Why do tomato plants get yellow leaves?
Yellow leaves on tomato plants can be caused by various factors such as lack of water, lack of nutrients, diseases or pests. To find out and treat the cause, you should check the location, nutrient supply and possible pest infestation.
What to do if tomato plants have yellow leaves?
Yellow leaves on tomatoes usually indicate a deficiency. This can consist of simple care errors such as too little fertilizer, inadequate water supply or an incorrect location. The most common diseases that cause yellow leaves are nitrogen deficiency, magnesium deficiency, late blight, over or under fertilization and lack of water. Ensure there is sufficient supply of water, fertilizer, light and air between the plants and leaves. Depending on the disease, remove affected parts or plants completely.
Yellow leaves due to too much water
Every hobby gardener probably comes to the point at some point where they have provided their tomato plants with too little or too much water. In most cases, the tomato forgives such small mistakes. But in the long run, incorrect watering causes lasting damage - up to and including complete failure of the harvest. ASign of improper water supply in both directions is yellow leaves.

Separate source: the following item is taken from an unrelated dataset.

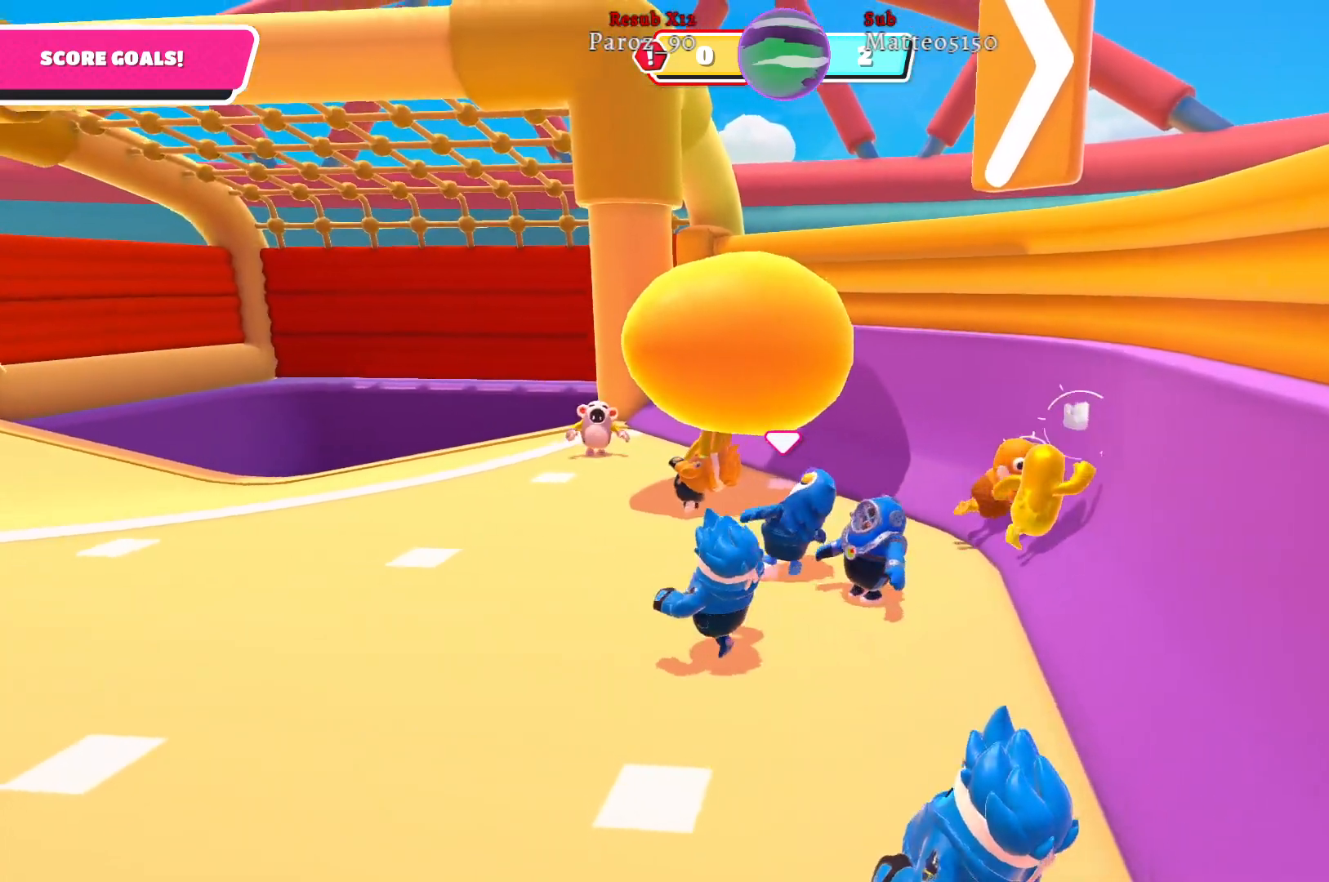
{"buttons": ["X"], "left_stick": "up-left", "right_stick": "center", "events": [[450, "X", "down"], [467, "left_stick", "up-left"]]}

A thumb test is used to determine the moisture in the substrate.
If it is too dry, the initially yellow leaves will become limp and brown without any action until they finally fall off. If the soil feels moist, the leaves remain yellow. The yellow color is due to an inadequate supply of nutrients, as the roots rot due to too much water (waterlogging) or have too little water to transport nutrients. In addition to removing the yellow leaves and, if necessary, repotting potted plants, the following tools make it easier to provide tomatoes with regular and sufficient water.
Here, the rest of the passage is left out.